--- Work request ---
Would you please copy each line below that includes the string "Right"?

--- Provided records ---
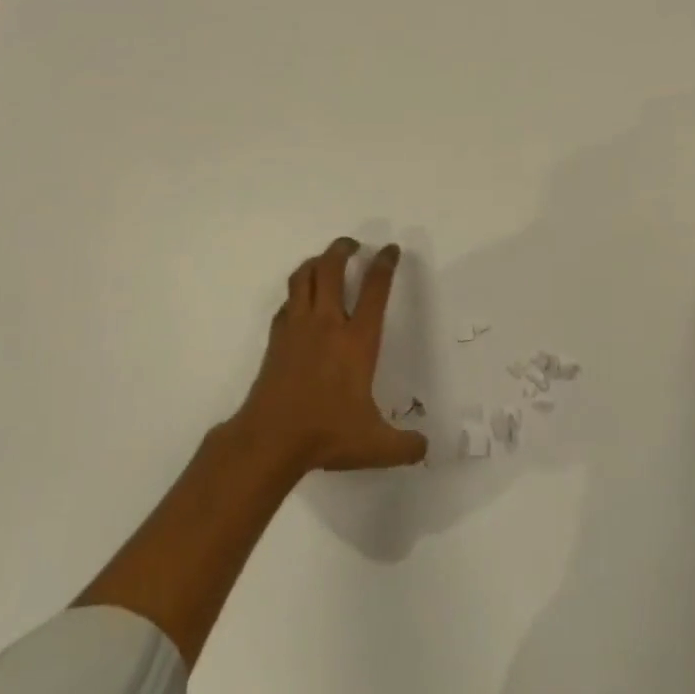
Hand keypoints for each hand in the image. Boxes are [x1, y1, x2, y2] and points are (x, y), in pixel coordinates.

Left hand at [232, 238, 428, 475]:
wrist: (270, 440)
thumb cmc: (326, 434)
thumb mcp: (375, 446)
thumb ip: (405, 446)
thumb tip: (425, 448)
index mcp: (357, 341)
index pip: (375, 289)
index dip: (384, 264)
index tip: (389, 250)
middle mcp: (327, 324)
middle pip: (332, 269)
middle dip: (343, 249)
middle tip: (353, 244)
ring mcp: (298, 328)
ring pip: (304, 278)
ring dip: (316, 262)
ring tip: (326, 260)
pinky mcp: (277, 339)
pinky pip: (287, 303)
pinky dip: (297, 293)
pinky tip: (302, 301)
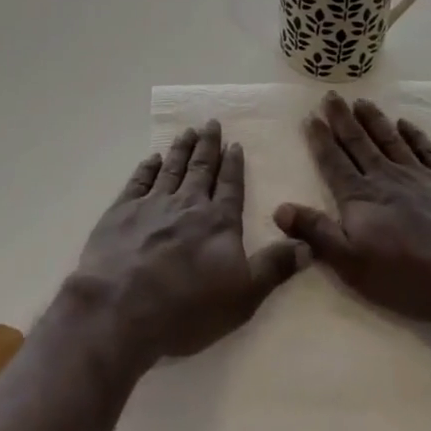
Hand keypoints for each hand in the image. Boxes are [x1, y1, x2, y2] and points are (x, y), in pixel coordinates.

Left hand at [73, 121, 306, 370]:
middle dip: (208, 145)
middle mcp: (187, 203)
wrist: (121, 307)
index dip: (234, 165)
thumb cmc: (187, 308)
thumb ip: (275, 268)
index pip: (230, 186)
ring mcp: (152, 204)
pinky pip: (138, 180)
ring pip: (171, 168)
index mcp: (218, 221)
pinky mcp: (122, 211)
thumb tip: (309, 245)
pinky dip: (147, 167)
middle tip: (211, 122)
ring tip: (187, 131)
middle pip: (201, 168)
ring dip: (181, 149)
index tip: (235, 143)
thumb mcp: (243, 296)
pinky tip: (152, 158)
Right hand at [274, 93, 430, 323]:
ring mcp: (419, 176)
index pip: (334, 162)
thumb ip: (317, 234)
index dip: (320, 140)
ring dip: (373, 120)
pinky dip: (414, 135)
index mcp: (360, 198)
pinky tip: (406, 124)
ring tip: (361, 102)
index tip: (310, 116)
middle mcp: (385, 178)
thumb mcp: (353, 265)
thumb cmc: (411, 275)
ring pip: (389, 139)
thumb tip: (280, 209)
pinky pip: (426, 150)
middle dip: (342, 119)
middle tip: (331, 96)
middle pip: (359, 143)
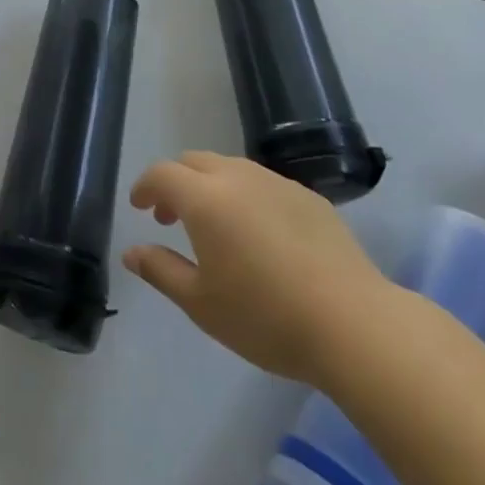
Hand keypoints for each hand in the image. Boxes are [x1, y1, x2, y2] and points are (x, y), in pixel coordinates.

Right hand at [123, 152, 392, 382]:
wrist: (352, 322)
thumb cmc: (265, 317)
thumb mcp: (201, 304)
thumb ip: (161, 271)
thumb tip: (132, 252)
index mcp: (205, 198)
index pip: (162, 174)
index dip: (145, 186)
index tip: (139, 207)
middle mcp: (237, 177)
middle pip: (194, 161)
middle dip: (176, 182)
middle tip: (171, 217)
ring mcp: (276, 182)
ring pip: (230, 168)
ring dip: (211, 186)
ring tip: (215, 226)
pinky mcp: (308, 196)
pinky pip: (263, 183)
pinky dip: (246, 196)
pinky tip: (259, 235)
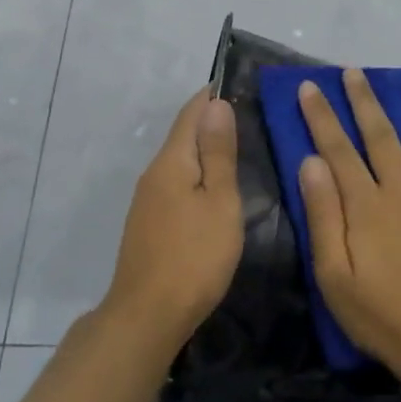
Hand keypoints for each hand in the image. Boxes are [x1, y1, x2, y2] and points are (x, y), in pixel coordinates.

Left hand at [104, 89, 242, 355]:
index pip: (191, 112)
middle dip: (213, 122)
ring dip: (206, 151)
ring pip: (180, 162)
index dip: (214, 96)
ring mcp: (147, 200)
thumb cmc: (194, 256)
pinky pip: (176, 184)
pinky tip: (216, 190)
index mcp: (171, 161)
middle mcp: (154, 173)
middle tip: (253, 118)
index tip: (242, 86)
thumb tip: (216, 104)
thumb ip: (219, 153)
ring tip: (241, 151)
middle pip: (184, 135)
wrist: (148, 315)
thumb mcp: (220, 202)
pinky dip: (198, 176)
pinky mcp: (148, 223)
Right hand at [296, 69, 400, 380]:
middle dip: (365, 100)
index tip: (311, 87)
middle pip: (382, 136)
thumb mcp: (333, 275)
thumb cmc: (378, 314)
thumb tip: (312, 162)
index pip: (339, 149)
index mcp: (367, 206)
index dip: (322, 116)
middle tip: (354, 72)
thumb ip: (324, 216)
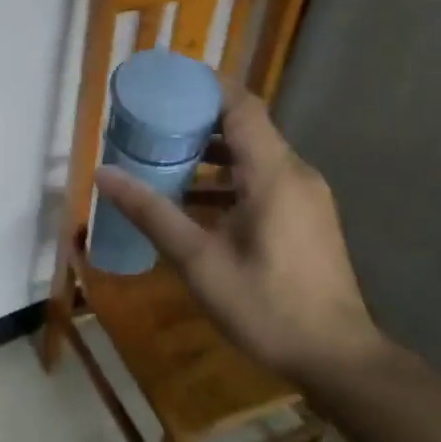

--- Your solution ---
Right hand at [274, 93, 430, 323]:
Right hand at [123, 152, 392, 382]:
Right hand at [296, 69, 400, 380]:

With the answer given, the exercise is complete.